There are a couple of assumptions here.
Firstly, home ownership is better than renting. Home ownership creates personal wealth, whereas renting doesn’t. On the other hand, renting promotes flexibility in the work force – they can quickly and easily move to other jobs. Most countries in the EU rent more than the British own, although with large deposits we are moving that way too. Typically, an apartment is £100,000 ($150,000) and a house is £200,000 ($300,000).
Secondly, that houses are better than apartments. In the UK, houses are better. You get you own garden, and fewer common-wall neighbours, so less noise. You also don’t get water leaks from next door. (For some reason, I always seemed to make the leaks, and my neighbours all of the noise). However, I lived for 3 months in Kuwait, in a 3 bed apartment. This had few neighbours, water sinks in all floors that had water (bathrooms, kitchen, utility room) and security on the front door. I could have got used to that.
Another (government created) factor is increasing housing prices is the artificially low interest rates sustained by the fed.
Right now a person of relatively modest income can afford a $300,000.00 mortgage on a property selling for $350-400,000.00 with mortgage rates of 3%. This directly pushes up prices as more people can afford to buy that house.
If and when rates go back to a normal 7% or so, the next buyer will have to earn a significantly higher salary to afford the same house at the same price — thus limiting the number of potential buyers.

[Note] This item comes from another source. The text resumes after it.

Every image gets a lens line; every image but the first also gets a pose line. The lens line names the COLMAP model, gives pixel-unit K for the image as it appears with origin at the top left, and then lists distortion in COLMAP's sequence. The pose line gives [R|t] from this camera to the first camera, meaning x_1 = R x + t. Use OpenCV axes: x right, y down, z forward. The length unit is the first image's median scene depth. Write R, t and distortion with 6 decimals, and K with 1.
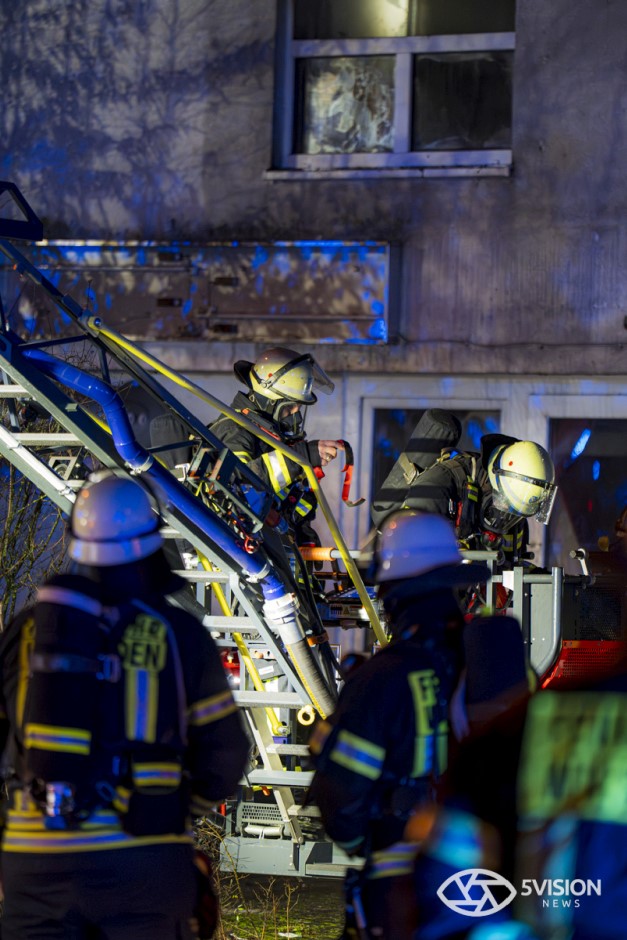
lens RADIAL K [[5244.4, 0, 313.5], [0, 5244.4, 470.0], [0, 0, 1]] dist [0.228890, -2.190137]
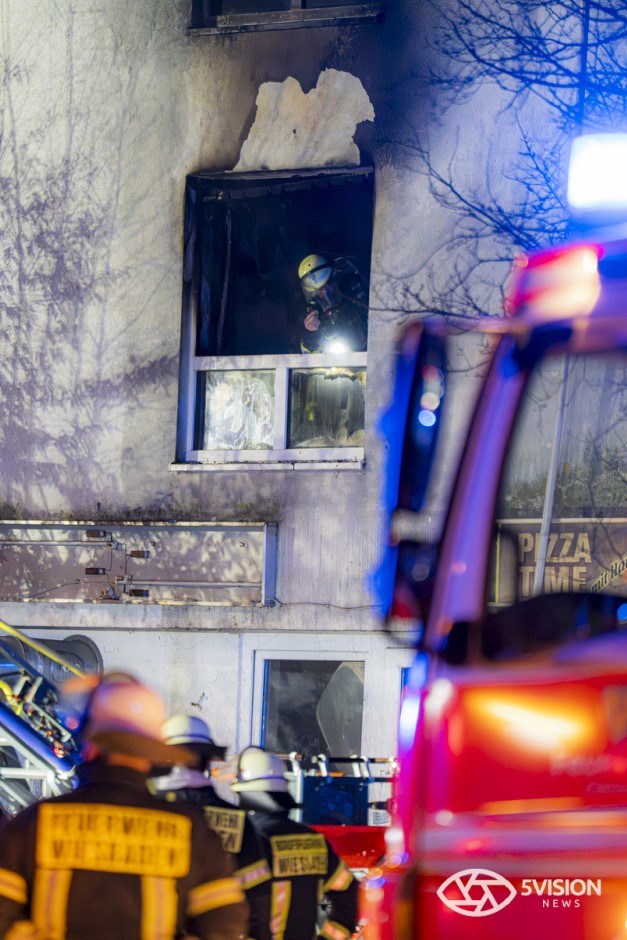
lens RADIAL K [[5584.5, 0, 313.5], [0, 5584.5, 470.0], [0, 0, 1]] dist [0.482053, -21.694290]
pose [[0.999129, 0.005073, -0.041429, 0.077713], [-0.007218, 0.998632, -0.051789, 0.011305], [0.041109, 0.052043, 0.997798, -0.290735]]
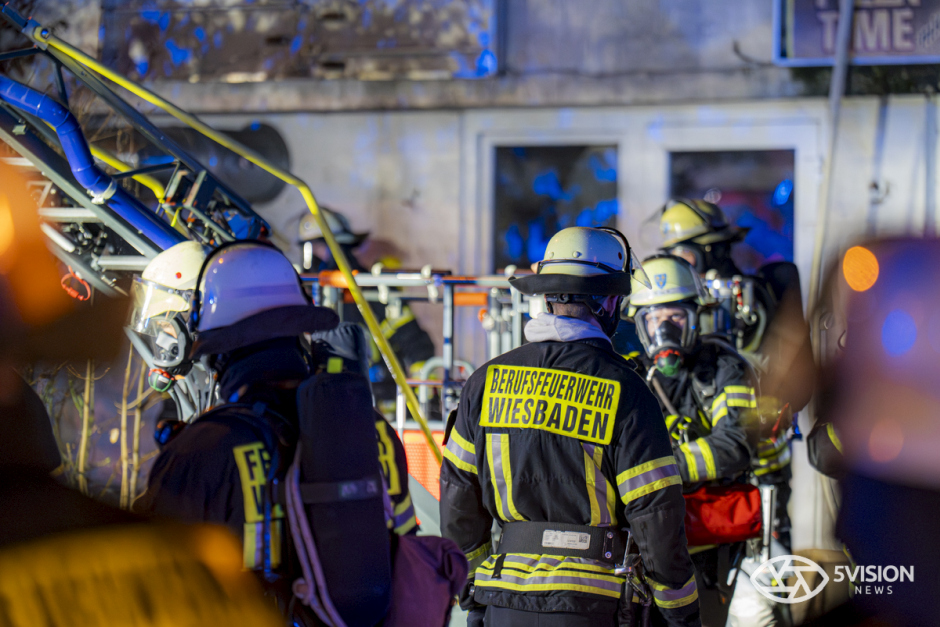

Which means, in most areas, the housing price crunch will be solved by supply and demand as affected by higher interest rates. Which will, of course, lead to the implosion of another housing bubble.
If urban planners truly believe that people would be better off renting apartments than buying single-family homes…
nothing is stopping them from renting apartments instead of buying single-family homes, is there? Oh- but wait… they don’t mean better off themselves, do they?